Его угнетала бесцветная, полная газетных оборотов речь сослуживцев, этот жаргон посредственности. Метафора или преувеличение тут были невозможны, иностранные слова характерно перевирались, точно язык с трудом ворочался в мясной тесноте зева. Остроты черпались из телевизионных шуток, из реплик Райкина и повторялись так часто, что вызывали у нормального человека отвращение. “Как вы себя ощущаете?” — слышалось отовсюду, после того как знаменитый актер показывался с очередным спектаклем на телеэкране. “Слушай, Люлек,” — приговаривали перед каждой фразой. “Вощще”, — цитировали все к месту и не к месту. Анекдоты рассказывали либо в женском, либо в мужском кругу, часто — в уборной. Они были грязны и примитивны, но матерные слова произносились вполголоса. Слово “халтура” обозначало здесь не плохо выполненную работу, а полузаконный (“левый”) приработок.
Смеху и хохоту сослуживцев присущи были звуки неживой природы: бульканье, металлический писк, треск, какой бывает при шлепках по фанере. Человек весь на виду, когда смеется. Слишком широко раскрытый рот, трубное горловое выдыхание или беззвучная тряска, когда колышется живот, — все раздражало моего мизантропа, но и вызывало странный болезненный интерес.
10
Он не привык, чтоб его как-то любили. Выросший в скудном месте, в нищете, без отца, с ежедневными истериками измученной матери: “На что жить?”, он и не ждал от этого мира сочувствия, да и сам не собирался жертвовать ради кого-то своими силами. Его порой мучила совесть, что и мать свою он не любит. С трудом скрывая раздражение, он старался промолчать и не поддерживал скандала, когда она, например, упрекала его, что вот, мол, истратил всю стипендию на пластинки, а есть нечего. Он никогда не думал о еде и не хотел есть.

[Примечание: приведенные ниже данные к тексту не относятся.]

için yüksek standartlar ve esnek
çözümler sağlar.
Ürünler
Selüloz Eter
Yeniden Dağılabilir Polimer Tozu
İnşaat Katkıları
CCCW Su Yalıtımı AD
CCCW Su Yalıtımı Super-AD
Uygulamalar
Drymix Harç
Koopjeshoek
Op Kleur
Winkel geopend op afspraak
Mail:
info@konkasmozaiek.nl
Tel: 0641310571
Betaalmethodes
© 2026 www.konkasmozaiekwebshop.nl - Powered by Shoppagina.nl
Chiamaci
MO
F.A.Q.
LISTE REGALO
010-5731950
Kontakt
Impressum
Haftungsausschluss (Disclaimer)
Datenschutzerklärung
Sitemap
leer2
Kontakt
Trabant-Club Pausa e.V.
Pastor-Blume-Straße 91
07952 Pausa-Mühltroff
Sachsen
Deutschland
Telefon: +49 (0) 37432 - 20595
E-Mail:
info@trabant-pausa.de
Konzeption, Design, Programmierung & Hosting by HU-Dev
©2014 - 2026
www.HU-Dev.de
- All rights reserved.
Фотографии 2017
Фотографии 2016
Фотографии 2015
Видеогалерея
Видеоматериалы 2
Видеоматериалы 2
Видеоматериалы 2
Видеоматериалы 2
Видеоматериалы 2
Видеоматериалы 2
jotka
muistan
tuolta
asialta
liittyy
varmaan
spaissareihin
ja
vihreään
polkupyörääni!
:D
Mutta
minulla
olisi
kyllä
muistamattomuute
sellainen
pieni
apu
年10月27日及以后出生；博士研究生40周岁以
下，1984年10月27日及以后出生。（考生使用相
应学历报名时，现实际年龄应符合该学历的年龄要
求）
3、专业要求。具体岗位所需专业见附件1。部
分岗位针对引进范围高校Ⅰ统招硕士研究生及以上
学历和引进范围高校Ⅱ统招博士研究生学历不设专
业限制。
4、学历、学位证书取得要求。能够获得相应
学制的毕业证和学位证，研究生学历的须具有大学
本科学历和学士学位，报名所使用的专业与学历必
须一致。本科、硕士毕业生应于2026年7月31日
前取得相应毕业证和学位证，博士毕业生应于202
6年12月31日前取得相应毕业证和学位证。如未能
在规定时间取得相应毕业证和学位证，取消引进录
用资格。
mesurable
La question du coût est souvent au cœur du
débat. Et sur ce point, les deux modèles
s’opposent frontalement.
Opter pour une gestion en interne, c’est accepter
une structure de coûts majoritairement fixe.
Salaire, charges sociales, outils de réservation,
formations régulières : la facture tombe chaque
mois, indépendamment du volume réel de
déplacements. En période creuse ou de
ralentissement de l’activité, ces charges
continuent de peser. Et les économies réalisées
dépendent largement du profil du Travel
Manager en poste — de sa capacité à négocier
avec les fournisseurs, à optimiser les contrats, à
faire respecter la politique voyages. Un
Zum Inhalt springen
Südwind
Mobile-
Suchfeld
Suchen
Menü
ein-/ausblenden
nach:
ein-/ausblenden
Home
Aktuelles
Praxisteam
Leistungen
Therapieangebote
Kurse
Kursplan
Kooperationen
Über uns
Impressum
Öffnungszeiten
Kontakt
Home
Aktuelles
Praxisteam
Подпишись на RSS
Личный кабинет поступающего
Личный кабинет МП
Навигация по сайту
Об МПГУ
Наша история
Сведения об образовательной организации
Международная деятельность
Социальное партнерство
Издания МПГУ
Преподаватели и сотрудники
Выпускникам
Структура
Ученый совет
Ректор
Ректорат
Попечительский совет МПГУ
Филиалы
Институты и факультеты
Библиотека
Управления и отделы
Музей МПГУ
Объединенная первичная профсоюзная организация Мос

Он не видел врожденного благообразия матери и воспринимал ее существование рядом с собой как неизбежную данность. Ну вот, мечется такое существо, ругается. А когда у нее однажды нарывал палец и боль была невыносима, он сказал жестко: “Ты можешь не стонать?” Обреченный жить с матерью в одиннадцатиметровой комнате коммунального дома, он считал, что она не должна вмешиваться в его жизнь, и не выносил поучений.
И материнскую судьбу с клеймом дочери врага народа и жены врага народа он не хотел впускать в свою душу. Он не считал такие чувства эгоизмом, потому что к себе был еще более равнодушен, чем к остальному человечеству.
Он научился такому равнодушию давно, впервые осознав необходимость без жалоб терпеть боль еще в детстве. Он помнил, как его били малыши чуть ли не всем детским садом, жестоко. Так, что повредили носовую перегородку, и, дожив до поры, когда стали проявляться вторичные мужские признаки, он замечал, что возле искривленной ноздри, которая после той драки почти не дышала, щетина хуже растет, чем на другой стороне лица. Две-три дружеских связи за целую жизнь держались на добровольном его подчинении людям, которых безоговорочно он признавал выше себя: учителя в студии живописи, иногда приглашавшего его к себе в холостяцкое жилье посмотреть альбомы с репродукциями, а позднее, в болезни, просившего приносить из аптеки лекарства, да сверстников, которым он невысказанно завидовал ( у них были отцы!), тех, в ком угадывал он умственное превосходство над остальными одноклассниками.
Вообще же он не хотел ни с кем контакта и от неинтереса к ровесникам, и от нежелания возмутить своим прикосновением чей-то мир, чужой ему не волею людей, а объективно, по некоему закону.